In this exercise you can do some more complex keyframe animation by having multiple objects move to create a city full of driving cars. You will need basic keyframing skills and use of the Graph Editor.

  1. Load cars.blend

This scene has a very simple city with some building and some cars. An animation of 250 frames has been set up in the file, starting at frame 1, ending at frame 250.

Tip

All the geometry of the buildings is in the so-called collection "Collection 2". You can hide all these objects by clicking the eye icon right of "Collection 2" in the outliner.

  1. Change to the first frame in the animation with Shift-Left. Note that you can see the current frame you're working in by the blue vertical line in the Timeline at the bottom. Also, in the 3D view there's a piece of text in the upper-left that reads (1) Scene Collection | Plane: the current frame is listed between the parentheses.
  2. In the scene there's two cars behind each other.
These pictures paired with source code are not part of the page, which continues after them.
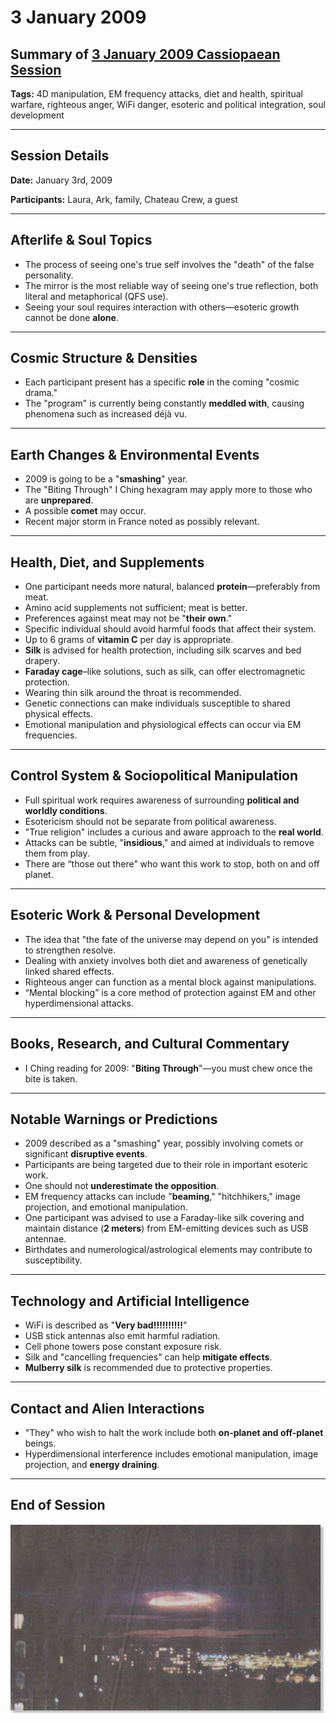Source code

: # 3 January 2009

## Summary of [3 January 2009 Cassiopaean Session](https://cassiopaea.org/forum/threads/session-3-january-2009.11560/)

**Tags:** 4D manipulation, EM frequency attacks, diet and health, spiritual warfare, righteous anger, WiFi danger, esoteric and political integration, soul development

---


## Session Details

**Date:** January 3rd, 2009

**Participants:** Laura, Ark, family, Chateau Crew, a guest

---


## Afterlife & Soul Topics

- The process of seeing one's true self involves the "death" of the false personality.
- The mirror is the most reliable way of seeing one's true reflection, both literal and metaphorical (QFS use).
- Seeing your soul requires interaction with others—esoteric growth cannot be done **alone**.

---


## Cosmic Structure & Densities

- Each participant present has a specific **role** in the coming "cosmic drama."
- The "program" is currently being constantly **meddled with**, causing phenomena such as increased déjà vu.

---


## Earth Changes & Environmental Events

- 2009 is going to be a "**smashing**" year.
- The "Biting Through" I Ching hexagram may apply more to those who are **unprepared**.
- A possible **comet** may occur.
- Recent major storm in France noted as possibly relevant.

---


## Health, Diet, and Supplements

- One participant needs more natural, balanced **protein**—preferably from meat.
- Amino acid supplements not sufficient; meat is better.
- Preferences against meat may not be "**their own**."
- Specific individual should avoid harmful foods that affect their system.
- Up to 6 grams of **vitamin C** per day is appropriate.
- **Silk** is advised for health protection, including silk scarves and bed drapery.
- **Faraday cage**–like solutions, such as silk, can offer electromagnetic protection.
- Wearing thin silk around the throat is recommended.
- Genetic connections can make individuals susceptible to shared physical effects.
- Emotional manipulation and physiological effects can occur via EM frequencies.

---


## Control System & Sociopolitical Manipulation

- Full spiritual work requires awareness of surrounding **political and worldly conditions**.
- Esotericism should not be separate from political awareness.
- "True religion" includes a curious and aware approach to the **real world**.
- Attacks can be subtle, "**insidious**," and aimed at individuals to remove them from play.
- There are “those out there” who want this work to stop, both on and off planet.

---


## Esoteric Work & Personal Development

- The idea that "the fate of the universe may depend on you" is intended to strengthen resolve.
- Dealing with anxiety involves both diet and awareness of genetically linked shared effects.
- Righteous anger can function as a mental block against manipulations.
- “Mental blocking” is a core method of protection against EM and other hyperdimensional attacks.

---


## Books, Research, and Cultural Commentary

- I Ching reading for 2009: "**Biting Through**"—you must chew once the bite is taken.

---


## Notable Warnings or Predictions

- 2009 described as a "smashing" year, possibly involving comets or significant **disruptive events**.
- Participants are being targeted due to their role in important esoteric work.
- One should not **underestimate the opposition**.
- EM frequency attacks can include "**beaming**," "hitchhikers," image projection, and emotional manipulation.
- One participant was advised to use a Faraday-like silk covering and maintain distance (**2 meters**) from EM-emitting devices such as USB antennae.
- Birthdates and numerological/astrological elements may contribute to susceptibility.

---


## Technology and Artificial Intelligence

- WiFi is described as "**Very bad!!!!!!!!!!**"
- USB stick antennas also emit harmful radiation.
- Cell phone towers pose constant exposure risk.
- Silk and "cancelling frequencies" can help **mitigate effects**.
- **Mulberry silk** is recommended due to protective properties.

---


## Contact and Alien Interactions

- "They" who wish to halt the work include both **on-planet and off-planet** beings.
- Hyperdimensional interference includes emotional manipulation, image projection, and **energy draining**.

---


## End of Session

![image.png](image.png)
Select the front car of the two.
  3. Enter a keyframe for the car's location and rotation: press I followed by picking LocRot
  4. Change to the last frame in the animation with Shift-Right
  5. Move the car to the end of the road it's on, along the Y axis
  6. Enter another LocRot keyframe with I
  7. Check the car movement by playing back the animation with Space, or by changing the time in the Timeline editor with Shift-RMB

The car's speed currently is not constant: it speeds up near the beginning of the animation and slows down starting somewhere halfway. We can edit the curve for the Y location channel in the Graph Editor to influence this behaviour.

  1. In the Graph Editor on the left of the screen show all the location and rotation values being animated for the selected car by using the little triangle left of the name Object Transforms. Below the Object Transforms you should now see the 6 channels for which you created keyframes in steps 4 and 7: X, Y and Z Location, and X, Y and Z Euler Rotation.
  2. Click the eye icon next to Object Transforms to hide all the channels. Then click the eye next to Y Location to only show the graph for the Y location. Note that you can use the Home key to zoom to the full extent of the graph.

You should now see a curved line in green with two orange filled circles at the times of the beginning and end of the animation, i.e. frames 1 and 250. Attached to the squares are "handles" (the lines that end in open circles) that influence the shape of the curve.

  1. Select the open circular endpoints of the handles and move them around. See what this does for the shape of the curve and the subsequent behaviour of the car in the animation.

The two curve points are selectable with Shift-LMB, but also, for example, border select (B key). This works just like you normally select objects. Deleting keyframes can then be done with X.

  1. Select both curve points with A, Press V to bring up the Keyframe Handle type. This menu allows you to change how the curve is shaped based on the position of the handles.
  2. Select Vector. Notice how the curve's shape changes. See what happens when you move the handle endpoints.
  3. Press V again and choose Free. Again change the handle endpoints.
  4. Try out how the different curve shapes you can produce influence the car behaviour.

Now let's animate another car: the one at the start of the road with the bend in it.

  1. Animate the second to move over the bended road all the way to the end.

Bonus

Make the cars drive over the road, choosing yourself which cars goes in what direction, how fast, which turns are made, etc. But don't make cars go through each other and have them wait if needed.